I reach into my pocket and finger the box in there. I wasn’t about to leave it in my hotel room, but I don’t really want to carry it around with me, either.
And then I decide to keep it to myself. I tell Miller everything, but there’s a reason why I felt compelled to bring this to Vegas with me. I didn’t want it at the house I share with my brother. I didn’t want him asking questions when I wasn’t ready to answer them.
So maybe this one thing deserves to be kept under the vest a little while longer.
“I don’t know yet,” I say instead. “What about you?”
He sighs a long, deep sigh. “I can’t exactly tell Sophie how I’ve felt about her all this time.”
“Why not? It’s only been…” I glance at my watch as I calculate in my brain. “What, fifteen years?”
His jaw tightens. “Aside from you, she’s my best friend, and she has been for half my life. I can’t blow that. And besides, she’s seeing some guy.”
“Doesn’t it kill you to hear her talk about whoever she’s seeing? How do you do it?” I ask .
“I’m a masochist.” He shrugs, and I chuckle. “The truth is that I just want her to be happy.”
“With you though. Right?”
“Shut up,” he says petulantly. “I keep trying to find someone who compares, but nobody does.”
I shake my head and clench my jaw. “All for some chick you’ve never even fucked.”
He glares at me, and I wait for him to lecture me on how it would be making love when it came to her, but he glances over my shoulder, and we both see our parents are here. He stands and greets them with a hug for each of them, and that’s the end of that conversation.
I tease him, but the truth is…I feel bad for him. I know he’s been in love with Sophie since we were freshmen in high school, but how do you tell your best friend that? They grew close, but she had a boyfriend. When she split with him, Miller had a girlfriend. He split with her to shoot his shot with Sophie only to find her making out with another dude.
Their timing has always been off, and that’s how it’s been for the last fifteen years.

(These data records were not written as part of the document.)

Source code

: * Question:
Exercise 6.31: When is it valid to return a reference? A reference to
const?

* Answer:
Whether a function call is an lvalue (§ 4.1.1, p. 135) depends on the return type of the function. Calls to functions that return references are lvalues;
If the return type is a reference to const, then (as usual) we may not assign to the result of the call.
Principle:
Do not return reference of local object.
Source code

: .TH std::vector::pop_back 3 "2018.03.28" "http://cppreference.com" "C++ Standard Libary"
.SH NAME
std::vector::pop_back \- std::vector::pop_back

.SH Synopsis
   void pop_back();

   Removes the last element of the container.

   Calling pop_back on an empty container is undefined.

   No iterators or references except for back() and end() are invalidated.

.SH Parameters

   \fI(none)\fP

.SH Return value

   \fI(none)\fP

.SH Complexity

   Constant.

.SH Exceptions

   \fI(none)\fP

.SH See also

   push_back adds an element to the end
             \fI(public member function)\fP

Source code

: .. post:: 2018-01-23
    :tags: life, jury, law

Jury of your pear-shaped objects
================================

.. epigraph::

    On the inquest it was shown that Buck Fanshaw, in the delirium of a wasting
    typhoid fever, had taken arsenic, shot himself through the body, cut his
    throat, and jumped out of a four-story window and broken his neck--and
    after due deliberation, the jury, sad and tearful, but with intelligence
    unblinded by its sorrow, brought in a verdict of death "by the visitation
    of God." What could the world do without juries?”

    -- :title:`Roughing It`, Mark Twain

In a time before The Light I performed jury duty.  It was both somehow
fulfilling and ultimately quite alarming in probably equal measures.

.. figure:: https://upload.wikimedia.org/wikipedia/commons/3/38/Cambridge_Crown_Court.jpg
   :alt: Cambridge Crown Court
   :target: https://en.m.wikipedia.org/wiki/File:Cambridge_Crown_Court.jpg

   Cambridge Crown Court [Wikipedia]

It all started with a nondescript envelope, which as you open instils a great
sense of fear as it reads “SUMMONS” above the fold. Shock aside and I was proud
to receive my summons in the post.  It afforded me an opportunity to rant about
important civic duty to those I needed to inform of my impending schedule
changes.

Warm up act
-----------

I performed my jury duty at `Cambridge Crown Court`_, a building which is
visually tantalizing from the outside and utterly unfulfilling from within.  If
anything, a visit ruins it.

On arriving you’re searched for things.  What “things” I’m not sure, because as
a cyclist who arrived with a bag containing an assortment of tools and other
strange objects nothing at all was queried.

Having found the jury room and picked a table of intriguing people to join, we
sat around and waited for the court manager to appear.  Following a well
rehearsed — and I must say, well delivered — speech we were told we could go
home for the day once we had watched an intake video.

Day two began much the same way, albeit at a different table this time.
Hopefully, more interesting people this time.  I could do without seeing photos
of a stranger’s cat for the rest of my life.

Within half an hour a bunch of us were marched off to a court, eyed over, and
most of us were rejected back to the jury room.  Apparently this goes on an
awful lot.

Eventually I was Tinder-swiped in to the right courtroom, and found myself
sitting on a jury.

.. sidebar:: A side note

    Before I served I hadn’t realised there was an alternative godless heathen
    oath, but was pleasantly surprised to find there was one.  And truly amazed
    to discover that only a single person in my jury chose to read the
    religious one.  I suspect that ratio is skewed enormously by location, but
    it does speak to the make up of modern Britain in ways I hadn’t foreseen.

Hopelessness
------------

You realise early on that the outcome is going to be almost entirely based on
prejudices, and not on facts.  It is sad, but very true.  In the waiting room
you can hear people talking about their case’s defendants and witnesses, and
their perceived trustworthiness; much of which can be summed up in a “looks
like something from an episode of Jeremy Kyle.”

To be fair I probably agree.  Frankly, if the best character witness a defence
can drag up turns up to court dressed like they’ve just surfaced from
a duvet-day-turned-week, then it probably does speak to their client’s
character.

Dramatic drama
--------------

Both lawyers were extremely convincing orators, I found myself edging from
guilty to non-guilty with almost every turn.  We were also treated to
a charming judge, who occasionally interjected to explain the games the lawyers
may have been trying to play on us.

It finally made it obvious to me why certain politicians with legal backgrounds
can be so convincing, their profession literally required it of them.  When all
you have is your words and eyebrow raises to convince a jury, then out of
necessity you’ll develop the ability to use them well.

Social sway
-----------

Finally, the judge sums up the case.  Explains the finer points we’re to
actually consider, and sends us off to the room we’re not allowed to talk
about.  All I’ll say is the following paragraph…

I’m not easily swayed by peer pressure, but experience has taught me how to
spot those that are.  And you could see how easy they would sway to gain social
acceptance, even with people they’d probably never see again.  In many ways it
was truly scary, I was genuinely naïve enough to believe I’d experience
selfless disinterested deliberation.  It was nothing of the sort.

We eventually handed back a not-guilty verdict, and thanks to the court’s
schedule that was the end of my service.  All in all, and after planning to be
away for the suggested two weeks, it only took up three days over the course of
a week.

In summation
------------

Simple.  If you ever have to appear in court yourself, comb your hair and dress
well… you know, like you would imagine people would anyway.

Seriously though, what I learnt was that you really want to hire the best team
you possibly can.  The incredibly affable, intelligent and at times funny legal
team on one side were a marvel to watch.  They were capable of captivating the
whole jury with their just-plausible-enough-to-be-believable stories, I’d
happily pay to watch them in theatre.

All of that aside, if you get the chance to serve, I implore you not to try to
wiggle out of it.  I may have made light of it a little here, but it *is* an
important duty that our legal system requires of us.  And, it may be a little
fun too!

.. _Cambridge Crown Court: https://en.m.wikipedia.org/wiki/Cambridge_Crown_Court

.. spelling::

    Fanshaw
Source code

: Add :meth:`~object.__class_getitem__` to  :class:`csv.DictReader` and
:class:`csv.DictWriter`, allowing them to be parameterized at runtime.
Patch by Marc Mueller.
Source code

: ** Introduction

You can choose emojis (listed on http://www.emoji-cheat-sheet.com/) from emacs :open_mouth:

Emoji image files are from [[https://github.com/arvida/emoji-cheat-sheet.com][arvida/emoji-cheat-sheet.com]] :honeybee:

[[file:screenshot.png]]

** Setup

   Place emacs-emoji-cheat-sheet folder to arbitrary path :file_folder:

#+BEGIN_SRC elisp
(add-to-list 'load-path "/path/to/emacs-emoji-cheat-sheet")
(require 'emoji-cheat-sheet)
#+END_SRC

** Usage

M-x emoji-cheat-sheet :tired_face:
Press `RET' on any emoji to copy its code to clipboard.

Maybe someday they’ll get it right. I hope for his sake they do…but if they don’t, I hope Miller can fall for someone who makes him happy.
Because that feeling of falling for Cassie is one of the single greatest events of my life even though it happened during one of the darkest.
After breakfast, the four of us will head together toward the funeral home where we’ll pay our last respects to the man we never knew, the man who duped everyone who will be in attendance, the man who hurt so many of us yet still has people who loved him and showed up for him at the end.
We walk through the hotel lobby on our way out, and my parents head to the valet with Miller while I hit the restroom before we go. I’m walking through the lobby toward the valet station when I hear a voice.
“Tanner?”
I freeze, and then I slowly turn around and glance up only to find myself face to face with Cassandra Fields.